(DATA TO PROCESS Opens)
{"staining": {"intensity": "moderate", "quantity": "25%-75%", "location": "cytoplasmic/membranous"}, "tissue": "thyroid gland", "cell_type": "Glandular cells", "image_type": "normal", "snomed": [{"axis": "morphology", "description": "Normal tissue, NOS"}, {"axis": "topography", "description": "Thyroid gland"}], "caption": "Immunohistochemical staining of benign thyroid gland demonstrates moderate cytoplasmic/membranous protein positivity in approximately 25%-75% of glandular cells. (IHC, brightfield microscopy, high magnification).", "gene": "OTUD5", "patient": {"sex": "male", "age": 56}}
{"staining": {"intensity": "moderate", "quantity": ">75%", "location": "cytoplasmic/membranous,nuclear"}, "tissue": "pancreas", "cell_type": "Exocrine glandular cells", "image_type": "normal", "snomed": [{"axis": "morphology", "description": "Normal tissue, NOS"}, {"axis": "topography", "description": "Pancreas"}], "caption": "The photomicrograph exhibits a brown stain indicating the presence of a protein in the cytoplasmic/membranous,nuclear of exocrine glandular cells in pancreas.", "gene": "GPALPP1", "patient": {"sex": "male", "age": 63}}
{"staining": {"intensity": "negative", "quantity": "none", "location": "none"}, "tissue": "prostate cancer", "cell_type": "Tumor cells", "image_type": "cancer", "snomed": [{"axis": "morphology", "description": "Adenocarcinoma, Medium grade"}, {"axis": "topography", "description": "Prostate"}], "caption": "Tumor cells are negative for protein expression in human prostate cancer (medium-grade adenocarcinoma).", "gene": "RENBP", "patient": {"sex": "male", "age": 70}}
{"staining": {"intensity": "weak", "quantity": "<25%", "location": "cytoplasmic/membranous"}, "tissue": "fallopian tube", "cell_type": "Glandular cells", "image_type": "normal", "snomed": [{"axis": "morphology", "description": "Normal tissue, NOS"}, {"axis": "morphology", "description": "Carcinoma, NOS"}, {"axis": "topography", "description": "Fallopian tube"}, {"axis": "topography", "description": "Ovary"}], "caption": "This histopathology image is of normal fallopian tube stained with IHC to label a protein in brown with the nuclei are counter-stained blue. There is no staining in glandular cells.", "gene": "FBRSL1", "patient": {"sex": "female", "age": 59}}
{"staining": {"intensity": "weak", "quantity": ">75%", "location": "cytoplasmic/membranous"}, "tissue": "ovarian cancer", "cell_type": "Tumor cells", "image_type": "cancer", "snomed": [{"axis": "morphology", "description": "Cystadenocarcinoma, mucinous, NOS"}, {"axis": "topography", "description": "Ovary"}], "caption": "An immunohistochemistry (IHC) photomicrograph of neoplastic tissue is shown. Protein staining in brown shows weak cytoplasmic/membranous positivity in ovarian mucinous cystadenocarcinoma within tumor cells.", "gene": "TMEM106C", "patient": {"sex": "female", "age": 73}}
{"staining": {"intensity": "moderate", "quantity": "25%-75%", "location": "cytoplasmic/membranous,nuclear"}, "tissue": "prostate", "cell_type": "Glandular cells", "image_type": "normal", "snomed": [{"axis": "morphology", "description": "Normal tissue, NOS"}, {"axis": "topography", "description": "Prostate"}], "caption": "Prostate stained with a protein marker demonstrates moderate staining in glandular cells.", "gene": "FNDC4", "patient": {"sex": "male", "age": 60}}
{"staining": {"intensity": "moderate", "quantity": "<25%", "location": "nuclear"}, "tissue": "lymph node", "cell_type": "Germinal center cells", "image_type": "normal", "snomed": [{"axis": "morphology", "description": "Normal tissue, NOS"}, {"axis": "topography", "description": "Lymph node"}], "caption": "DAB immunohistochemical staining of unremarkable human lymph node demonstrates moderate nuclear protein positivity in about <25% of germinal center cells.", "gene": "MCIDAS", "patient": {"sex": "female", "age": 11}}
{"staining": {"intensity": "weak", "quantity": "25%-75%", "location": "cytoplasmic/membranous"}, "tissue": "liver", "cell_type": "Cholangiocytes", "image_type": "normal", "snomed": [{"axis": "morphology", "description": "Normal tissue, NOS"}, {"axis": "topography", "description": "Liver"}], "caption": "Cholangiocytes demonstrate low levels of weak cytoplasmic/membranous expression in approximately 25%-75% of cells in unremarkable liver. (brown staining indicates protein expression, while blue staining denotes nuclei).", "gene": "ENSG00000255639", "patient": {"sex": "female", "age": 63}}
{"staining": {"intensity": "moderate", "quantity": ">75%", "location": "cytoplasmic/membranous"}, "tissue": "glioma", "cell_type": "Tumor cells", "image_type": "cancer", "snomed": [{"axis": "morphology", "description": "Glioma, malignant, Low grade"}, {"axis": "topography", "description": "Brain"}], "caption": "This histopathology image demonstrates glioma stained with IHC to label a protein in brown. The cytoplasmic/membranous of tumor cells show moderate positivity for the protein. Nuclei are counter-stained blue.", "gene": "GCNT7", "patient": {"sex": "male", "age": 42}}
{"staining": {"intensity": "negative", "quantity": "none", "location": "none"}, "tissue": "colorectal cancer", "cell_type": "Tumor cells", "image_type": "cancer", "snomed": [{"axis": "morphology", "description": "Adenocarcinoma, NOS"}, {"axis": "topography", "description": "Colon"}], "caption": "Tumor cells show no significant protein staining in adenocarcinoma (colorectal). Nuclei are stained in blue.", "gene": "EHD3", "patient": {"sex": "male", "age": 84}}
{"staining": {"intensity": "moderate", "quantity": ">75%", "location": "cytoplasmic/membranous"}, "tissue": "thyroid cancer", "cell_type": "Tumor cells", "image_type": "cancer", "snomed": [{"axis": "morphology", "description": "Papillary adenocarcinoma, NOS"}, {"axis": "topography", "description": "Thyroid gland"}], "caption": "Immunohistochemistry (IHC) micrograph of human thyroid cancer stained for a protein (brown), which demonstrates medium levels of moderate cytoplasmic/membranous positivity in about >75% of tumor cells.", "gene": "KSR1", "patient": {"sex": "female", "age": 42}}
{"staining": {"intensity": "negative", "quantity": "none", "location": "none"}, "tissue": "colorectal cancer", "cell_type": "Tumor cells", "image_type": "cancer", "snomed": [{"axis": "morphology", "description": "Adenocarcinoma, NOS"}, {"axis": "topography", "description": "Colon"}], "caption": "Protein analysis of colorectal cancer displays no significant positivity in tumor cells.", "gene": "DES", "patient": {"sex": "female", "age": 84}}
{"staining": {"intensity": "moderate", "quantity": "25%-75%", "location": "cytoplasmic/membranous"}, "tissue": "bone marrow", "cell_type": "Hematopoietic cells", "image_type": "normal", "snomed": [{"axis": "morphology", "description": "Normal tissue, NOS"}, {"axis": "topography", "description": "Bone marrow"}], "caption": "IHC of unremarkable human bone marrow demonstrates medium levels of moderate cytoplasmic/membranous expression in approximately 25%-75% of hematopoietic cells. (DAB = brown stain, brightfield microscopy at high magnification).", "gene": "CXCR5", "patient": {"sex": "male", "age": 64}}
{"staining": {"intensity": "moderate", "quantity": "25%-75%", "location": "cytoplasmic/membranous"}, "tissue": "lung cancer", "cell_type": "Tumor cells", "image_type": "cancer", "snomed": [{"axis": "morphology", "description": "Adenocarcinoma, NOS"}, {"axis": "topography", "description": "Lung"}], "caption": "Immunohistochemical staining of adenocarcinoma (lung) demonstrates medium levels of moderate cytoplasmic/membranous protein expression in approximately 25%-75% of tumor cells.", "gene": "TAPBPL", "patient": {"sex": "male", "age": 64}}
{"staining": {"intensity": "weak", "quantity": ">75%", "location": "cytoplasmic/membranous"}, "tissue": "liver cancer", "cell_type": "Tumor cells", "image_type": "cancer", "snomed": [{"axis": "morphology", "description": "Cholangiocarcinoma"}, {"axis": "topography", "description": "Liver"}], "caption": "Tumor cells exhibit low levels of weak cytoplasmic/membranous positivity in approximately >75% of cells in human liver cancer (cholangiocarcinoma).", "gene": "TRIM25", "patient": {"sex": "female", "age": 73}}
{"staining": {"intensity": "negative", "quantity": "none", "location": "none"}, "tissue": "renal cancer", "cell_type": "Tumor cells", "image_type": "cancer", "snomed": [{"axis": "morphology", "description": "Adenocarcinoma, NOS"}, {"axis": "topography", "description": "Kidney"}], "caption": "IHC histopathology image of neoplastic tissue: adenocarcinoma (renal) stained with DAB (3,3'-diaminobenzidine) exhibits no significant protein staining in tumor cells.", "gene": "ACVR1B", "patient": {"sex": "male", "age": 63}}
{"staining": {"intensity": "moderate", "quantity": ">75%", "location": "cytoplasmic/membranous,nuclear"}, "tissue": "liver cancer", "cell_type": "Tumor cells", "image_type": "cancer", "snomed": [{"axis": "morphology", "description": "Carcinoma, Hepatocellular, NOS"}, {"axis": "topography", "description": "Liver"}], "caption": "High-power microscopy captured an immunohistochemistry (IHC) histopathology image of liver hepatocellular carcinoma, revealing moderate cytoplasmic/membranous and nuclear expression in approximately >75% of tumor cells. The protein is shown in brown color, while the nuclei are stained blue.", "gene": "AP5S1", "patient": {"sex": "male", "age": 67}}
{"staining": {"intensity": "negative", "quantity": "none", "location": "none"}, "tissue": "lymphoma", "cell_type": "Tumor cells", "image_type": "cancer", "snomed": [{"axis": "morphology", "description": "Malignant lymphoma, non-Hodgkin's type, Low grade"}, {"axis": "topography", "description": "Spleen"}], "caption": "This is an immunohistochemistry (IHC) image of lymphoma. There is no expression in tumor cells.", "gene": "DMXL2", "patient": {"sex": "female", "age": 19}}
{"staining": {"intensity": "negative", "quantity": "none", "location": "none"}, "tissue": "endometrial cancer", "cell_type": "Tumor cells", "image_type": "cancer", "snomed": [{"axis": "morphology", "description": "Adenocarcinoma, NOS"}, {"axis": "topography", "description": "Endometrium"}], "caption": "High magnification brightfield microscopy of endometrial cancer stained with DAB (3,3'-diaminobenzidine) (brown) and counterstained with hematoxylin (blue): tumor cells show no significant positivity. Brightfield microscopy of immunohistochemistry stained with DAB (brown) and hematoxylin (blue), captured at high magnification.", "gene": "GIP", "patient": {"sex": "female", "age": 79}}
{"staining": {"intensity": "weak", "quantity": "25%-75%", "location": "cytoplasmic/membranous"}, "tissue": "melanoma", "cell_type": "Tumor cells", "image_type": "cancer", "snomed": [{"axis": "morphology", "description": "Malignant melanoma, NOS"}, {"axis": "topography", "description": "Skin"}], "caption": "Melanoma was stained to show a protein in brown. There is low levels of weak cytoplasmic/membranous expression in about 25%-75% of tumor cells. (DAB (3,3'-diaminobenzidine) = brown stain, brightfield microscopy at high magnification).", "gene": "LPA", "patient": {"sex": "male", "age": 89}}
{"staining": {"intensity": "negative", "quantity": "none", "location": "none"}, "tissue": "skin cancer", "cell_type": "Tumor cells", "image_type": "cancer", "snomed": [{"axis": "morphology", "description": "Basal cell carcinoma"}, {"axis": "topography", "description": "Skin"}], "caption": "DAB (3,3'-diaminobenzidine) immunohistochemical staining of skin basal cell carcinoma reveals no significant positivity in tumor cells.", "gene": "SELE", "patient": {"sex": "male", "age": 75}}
(DATA TO PROCESS Closes)
Copy range, inclusive: the line holding "microscopy captured an" to the line holding "non-Hodgkin's type, Low". Reproduce exactly those lines of the records above and no others.

{"staining": {"intensity": "moderate", "quantity": ">75%", "location": "cytoplasmic/membranous,nuclear"}, "tissue": "liver cancer", "cell_type": "Tumor cells", "image_type": "cancer", "snomed": [{"axis": "morphology", "description": "Carcinoma, Hepatocellular, NOS"}, {"axis": "topography", "description": "Liver"}], "caption": "High-power microscopy captured an immunohistochemistry (IHC) histopathology image of liver hepatocellular carcinoma, revealing moderate cytoplasmic/membranous and nuclear expression in approximately >75% of tumor cells. The protein is shown in brown color, while the nuclei are stained blue.", "gene": "AP5S1", "patient": {"sex": "male", "age": 67}}
{"staining": {"intensity": "negative", "quantity": "none", "location": "none"}, "tissue": "lymphoma", "cell_type": "Tumor cells", "image_type": "cancer", "snomed": [{"axis": "morphology", "description": "Malignant lymphoma, non-Hodgkin's type, Low grade"}, {"axis": "topography", "description": "Spleen"}], "caption": "This is an immunohistochemistry (IHC) image of lymphoma. There is no expression in tumor cells.", "gene": "DMXL2", "patient": {"sex": "female", "age": 19}}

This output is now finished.